Tarbosaurus Fossils

Thursday, August 19, 2010




Despite the predatory power wielded by tyrannosaurs, they could be quite delicate with their jaws when they wanted to. Although often cast as indiscriminate bonecrushers, tyrannosaurs could be quite judicious with their bites.

Scientists recently found bite marks on the nearly complete skeleton of a large hadrosaur (right) excavated from the Gobi Desert that were likely punctures and scratches likely made by the eastern cousin of Tyrannosaurus called Tarbosaurus (above). In a bit of fossil forensics, paleontologists David Hone of the Institute of Vertebrate Palaeontology and Palaeoanthropology in Beijing and Mahito Watabe Hayashibara Museum of Natural Sciences in Okayama, Japan determined that the hadrosaur was dead and mostly buried when the Tarbosaurus happened upon it, with just a few parts of its body sticking up above ground.

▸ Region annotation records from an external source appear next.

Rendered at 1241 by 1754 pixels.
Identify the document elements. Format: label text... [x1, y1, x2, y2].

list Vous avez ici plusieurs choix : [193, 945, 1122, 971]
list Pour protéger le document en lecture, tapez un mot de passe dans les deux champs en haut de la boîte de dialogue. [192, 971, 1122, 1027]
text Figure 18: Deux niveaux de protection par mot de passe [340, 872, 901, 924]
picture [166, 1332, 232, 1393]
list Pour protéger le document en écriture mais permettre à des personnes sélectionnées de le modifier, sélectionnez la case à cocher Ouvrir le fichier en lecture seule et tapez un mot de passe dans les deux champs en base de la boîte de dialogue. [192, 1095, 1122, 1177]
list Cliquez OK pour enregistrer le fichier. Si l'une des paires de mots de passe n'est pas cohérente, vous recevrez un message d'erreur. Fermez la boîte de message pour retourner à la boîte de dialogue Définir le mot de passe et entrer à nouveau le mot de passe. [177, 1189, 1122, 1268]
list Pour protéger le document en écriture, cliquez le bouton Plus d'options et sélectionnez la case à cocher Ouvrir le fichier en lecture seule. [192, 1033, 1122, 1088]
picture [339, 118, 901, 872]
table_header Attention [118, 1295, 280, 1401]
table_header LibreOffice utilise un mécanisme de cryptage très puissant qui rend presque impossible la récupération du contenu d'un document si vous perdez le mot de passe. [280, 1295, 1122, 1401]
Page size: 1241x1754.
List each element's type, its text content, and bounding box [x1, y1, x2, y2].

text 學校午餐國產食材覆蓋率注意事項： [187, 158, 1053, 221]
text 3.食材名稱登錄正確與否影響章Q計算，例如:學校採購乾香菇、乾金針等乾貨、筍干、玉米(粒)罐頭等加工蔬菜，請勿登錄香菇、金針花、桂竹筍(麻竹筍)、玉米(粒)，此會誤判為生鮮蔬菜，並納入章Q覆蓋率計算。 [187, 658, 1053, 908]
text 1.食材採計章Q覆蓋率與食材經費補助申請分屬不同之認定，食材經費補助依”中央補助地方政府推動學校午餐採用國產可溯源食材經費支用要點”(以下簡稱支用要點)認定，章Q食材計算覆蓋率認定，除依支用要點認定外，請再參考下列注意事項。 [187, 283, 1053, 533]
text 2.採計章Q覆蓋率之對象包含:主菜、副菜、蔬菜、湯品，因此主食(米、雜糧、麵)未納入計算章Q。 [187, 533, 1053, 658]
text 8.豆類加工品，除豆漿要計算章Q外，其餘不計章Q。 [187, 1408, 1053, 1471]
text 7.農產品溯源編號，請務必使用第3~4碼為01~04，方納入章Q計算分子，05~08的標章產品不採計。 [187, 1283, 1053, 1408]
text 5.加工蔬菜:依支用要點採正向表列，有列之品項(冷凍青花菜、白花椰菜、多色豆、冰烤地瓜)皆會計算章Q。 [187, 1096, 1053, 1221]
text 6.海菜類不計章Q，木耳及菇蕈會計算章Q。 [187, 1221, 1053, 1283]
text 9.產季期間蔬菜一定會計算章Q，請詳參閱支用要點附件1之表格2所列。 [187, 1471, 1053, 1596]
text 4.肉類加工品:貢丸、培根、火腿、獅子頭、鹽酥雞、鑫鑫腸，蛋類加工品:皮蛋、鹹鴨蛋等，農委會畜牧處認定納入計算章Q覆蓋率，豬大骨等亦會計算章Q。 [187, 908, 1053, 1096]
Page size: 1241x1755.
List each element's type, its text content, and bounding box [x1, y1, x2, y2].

Rather than chomp through the protruding limb bones and bolting them down, however, the Tarbosaurus used several different bite angles to strip the remaining muscle off the left arm of the hadrosaur, leaving behind a series of scratches and pits. The results appear June 29 in the journal Acta Palaeontologica Polonica.

Images: 1) Tarbosaurus/Matt van Rooijen. 2) Close-up of bite marks on the on distal end of hadrosaur bone from the Maastrichtian Bugin Tsav locality in Mongolia. Black arrows indicate deep gouges that penetrate the cortex on the end of the bone. White arrows indicate deep puncture marks on the surface of the bone. /David W. E. Hone.